• _STORED DATA_
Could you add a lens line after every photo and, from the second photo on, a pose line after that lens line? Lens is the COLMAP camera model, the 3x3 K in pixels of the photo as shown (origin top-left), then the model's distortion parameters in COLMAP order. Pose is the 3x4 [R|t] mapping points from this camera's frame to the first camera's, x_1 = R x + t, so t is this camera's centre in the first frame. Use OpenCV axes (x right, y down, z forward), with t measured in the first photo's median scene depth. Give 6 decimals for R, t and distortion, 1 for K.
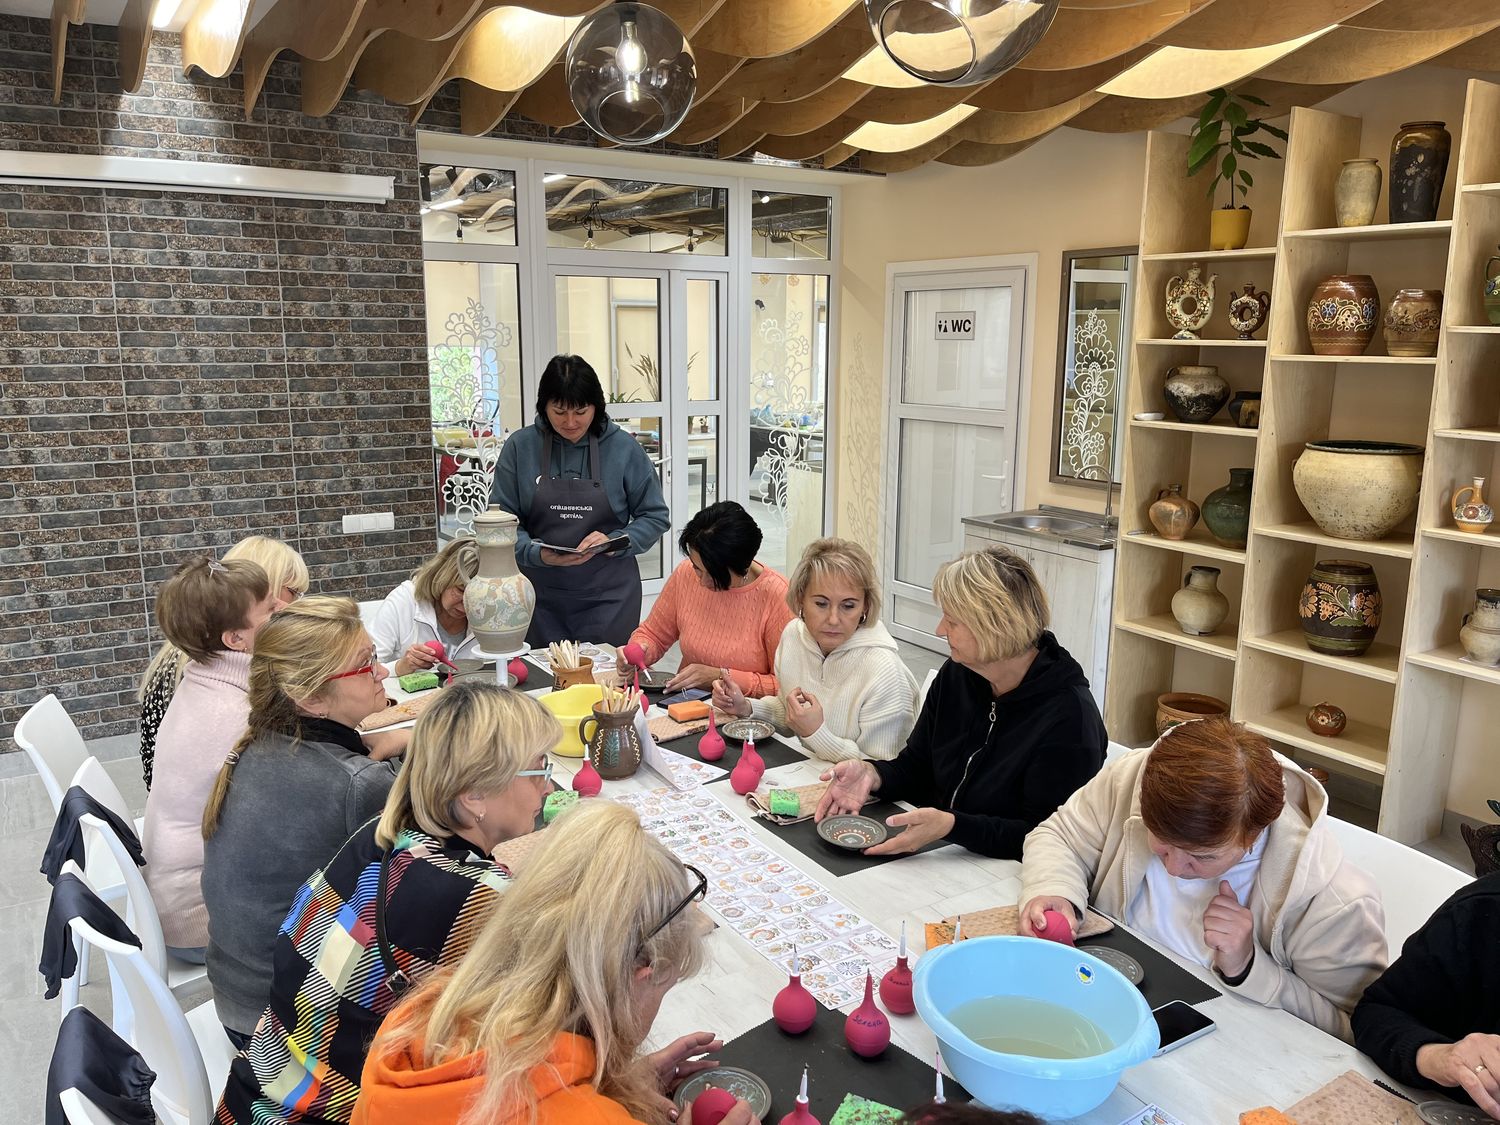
lens RADIAL K [[1129.0, 0, 744.0], [0, 1129.0, 563.4], [0, 0, 1]] dist [0.008747, -0.021418]
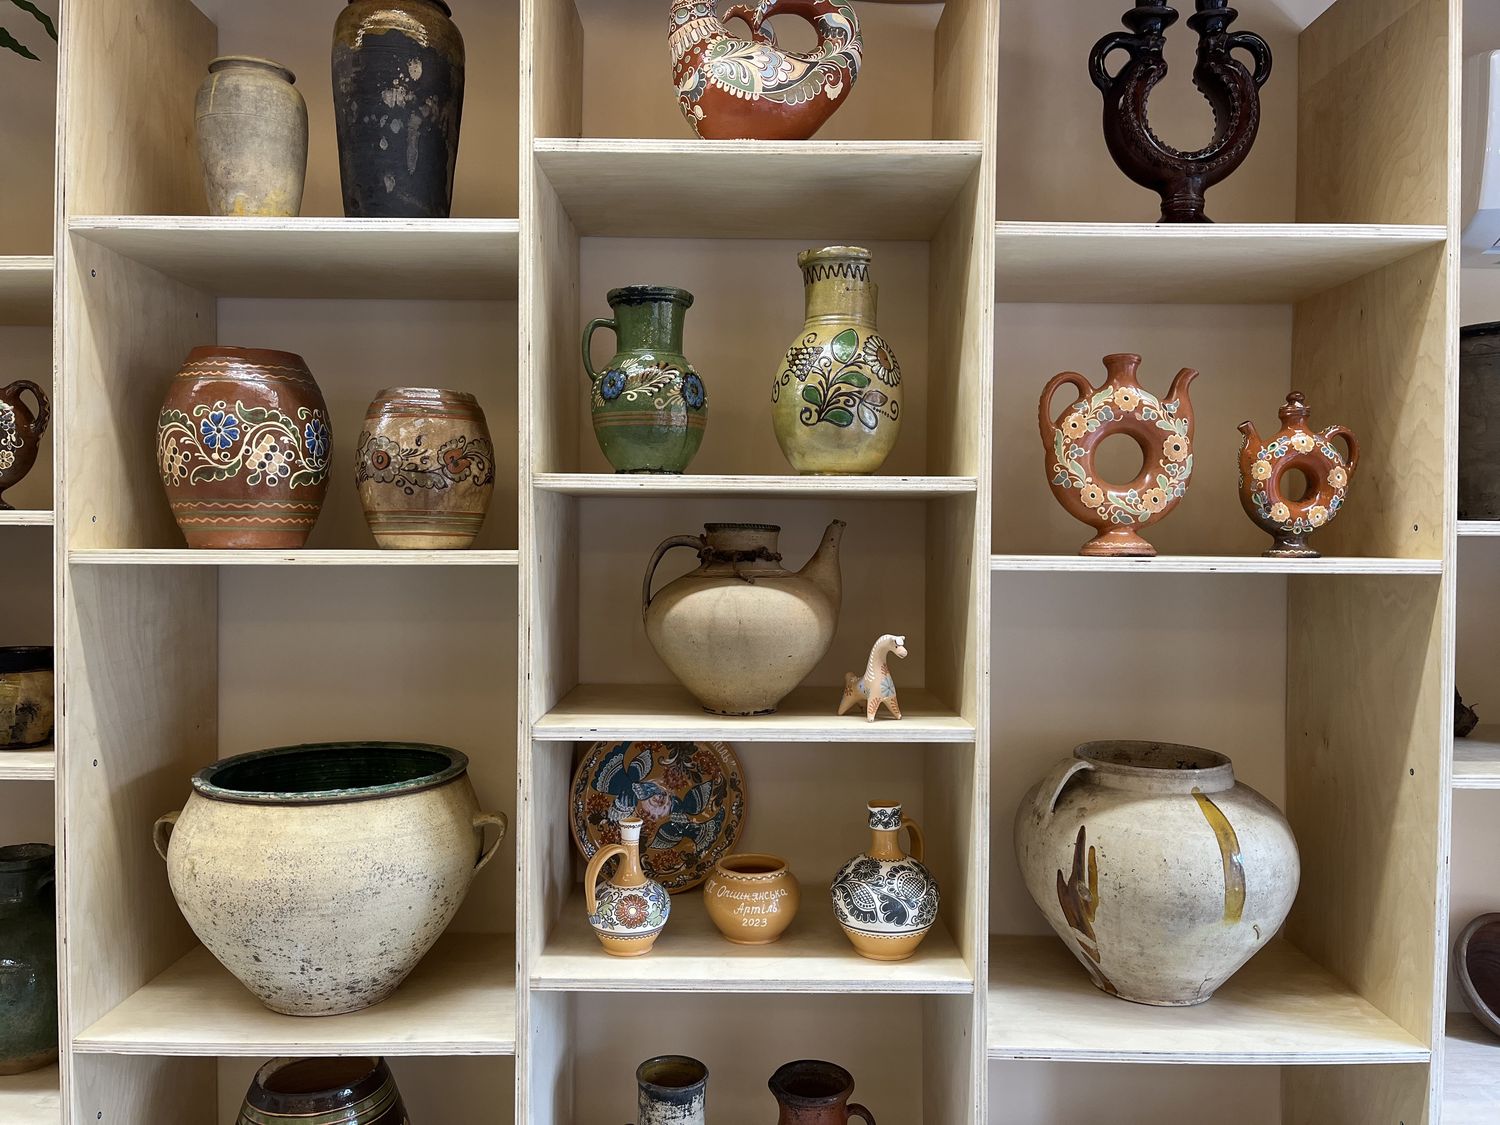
lens RADIAL K [[1129.0, 0, 744.9], [0, 1129.0, 562.2], [0, 0, 1]] dist [0.008747, -0.021418]
pose [[0.529502, -0.019087, 0.848094, 0.294360], [0.166467, 0.982647, -0.081817, -0.122967], [-0.831815, 0.184502, 0.523490, 0.675987]]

• _EXERCISE_
Update the material above so that every "photo" reads "image", with nothing else changed. Leave the pictures out of your answer.

• _OUTPUT BELOW_
Could you add a lens line after every image and, from the second image on, a pose line after that lens line? Lens is the COLMAP camera model, the 3x3 K in pixels of the image as shown (origin top-left), then the model's distortion parameters in COLMAP order. Pose is the 3x4 [R|t] mapping points from this camera's frame to the first camera's, x_1 = R x + t, so t is this camera's centre in the first frame. Use OpenCV axes (x right, y down, z forward), with t measured in the first image's median scene depth. Give 6 decimals for R, t and distortion, 1 for K.
lens RADIAL K [[1129.0, 0, 744.0], [0, 1129.0, 563.4], [0, 0, 1]] dist [0.008747, -0.021418]
lens RADIAL K [[1129.0, 0, 744.9], [0, 1129.0, 562.2], [0, 0, 1]] dist [0.008747, -0.021418]
pose [[0.529502, -0.019087, 0.848094, 0.294360], [0.166467, 0.982647, -0.081817, -0.122967], [-0.831815, 0.184502, 0.523490, 0.675987]]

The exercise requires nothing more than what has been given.